After recently finished Alfred Bester’s THE DEMOLISHED MAN, I wanted another taste of the man’s greatness, so I purchased a used copy of THE STARS MY DESTINATION that was part of the tale’s re-issue as one in the Millennium SF Masterworks imprint. Having just finished it last night, I wanted to get down a few thoughts while they were fresh in my mind.
THE STARS is, indeed, an irrefutable epic, though it’s not without some creative blemishes (in my humble opinion). The story involves one angry nomad named Gulliver ‘Gully’ Foyle who – after being marooned aboard a dying spacecraft in the vacuum of space – believes he’s about to be rescued by a ship known as the Vorga. However, once he sees that the crew of the Vorga knowingly pass him up and go about whatever their space business is, Foyle commits himself to one singular agenda: if it takes him the measure of his life, he will get out of this wreck, he will find them, and he will have them suffer his wrath for abandoning him to die.
With as much that has already been written about this novel, I certainly don’t feel I have anything definitive to add.
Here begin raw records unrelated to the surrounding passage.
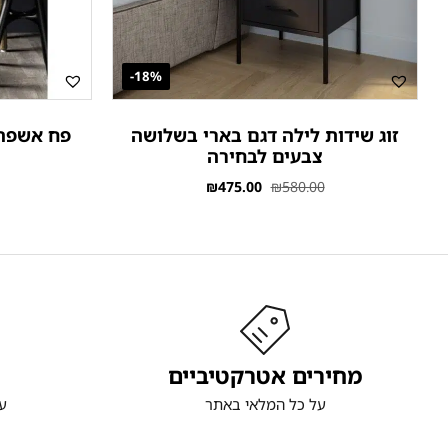
18%-
זוג שידות לילה דגם בארי בשלושה
צבעים לבחירה
₪
475.00
₪
580.00
מחירים אטרקטיביים
על כל המלאי באתר
ע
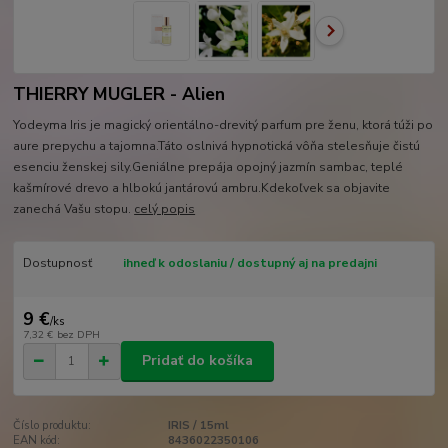
THIERRY MUGLER - Alien
Yodeyma Iris je magický orientálno-drevitý parfum pre ženu, ktorá túži po
aure prepychu a tajomna.Táto oslnivá hypnotická vôňa stelesňuje čistú
esenciu ženskej sily.Geniálne prepája opojný jazmín sambac, teplé
kašmírové drevo a hlbokú jantárovú ambru.Kdekoľvek sa objavite
zanechá Vašu stopu.
celý popis
Dostupnosť
ihneď k odoslaniu / dostupný aj na predajni
9 €
/
ks
7,32 €
bez DPH
Pridať do košíka
Číslo produktu:
IRIS / 15ml
EAN kód:
8436022350106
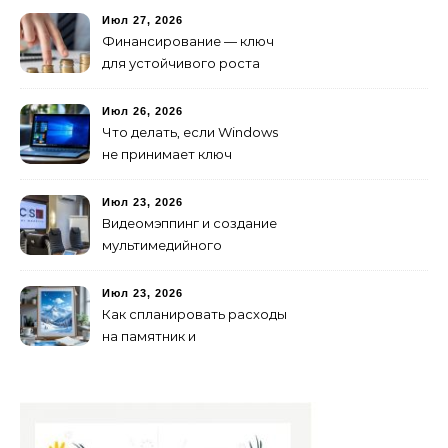
Июл 27, 2026
Финансирование — ключ
для устойчивого роста
любого бизнеса
Июл 26, 2026
Что делать, если Windows
не принимает ключ
активации
Июл 23, 2026
Видеомэппинг и создание
мультимедийного
контента: технологии
будущего для пространств
Июл 23, 2026
Как спланировать расходы
на памятник и
благоустройство могилы
без лишних переплат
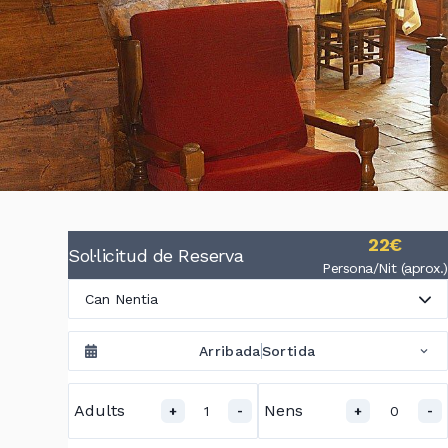
22€
Sol·licitud de Reserva
Persona/Nit (aprox.)
Can Nentia
Arribada
Sortida
Adults
Nens
1
0
+
-
+
-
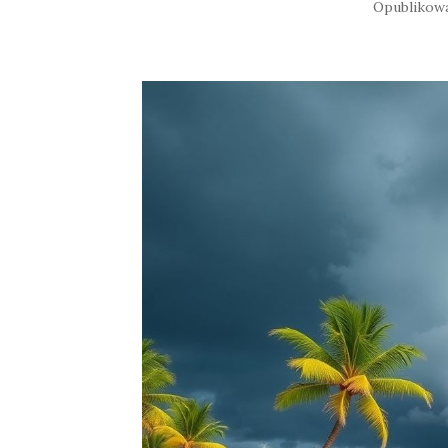
Opublikow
What I can say is that the book has a prologue – one that establishes the time, place, and particulars of what’s to follow – that has to be one of the most brilliant chapters I’ve ever read; it flows with the calculated ease of pure genius, setting the epic stage for the protagonist the way only a literary scholar like author Bester could. Foyle’s race to uncover the identities of those who damned him to that space grave plays out like a loose detective procedural, as do his ongoing attempts to get close to them, drawing the reader further and further into the man’s personal nightmare with great effect. Lastly … the big finish? (I won’t spoil it.) I would imagine some found it more than a bit experimental for its time in literature – I’ve seen it tried elsewhere since it was possibly first done here. In some ways, it felt a bit ‘forced’ to me only in that I thought it went on a bit longer than it needed … but that certainly doesn’t make it any less groundbreaking.
What have I learned from all of this?
HIGHEST RECOMMENDATION POSSIBLE. There are lesser elements with Alfred Bester’s THE STARS MY DESTINATION which debatably appear a bit dated, but the overall arch of the story and the characters easily establishes the novel as a revelation in science fiction storytelling. Some might dismiss some of Bester’s prose as being more than a bit pulpy in nature, but all should agree that the ideas captured within certainly make this one to read if not one for the ages.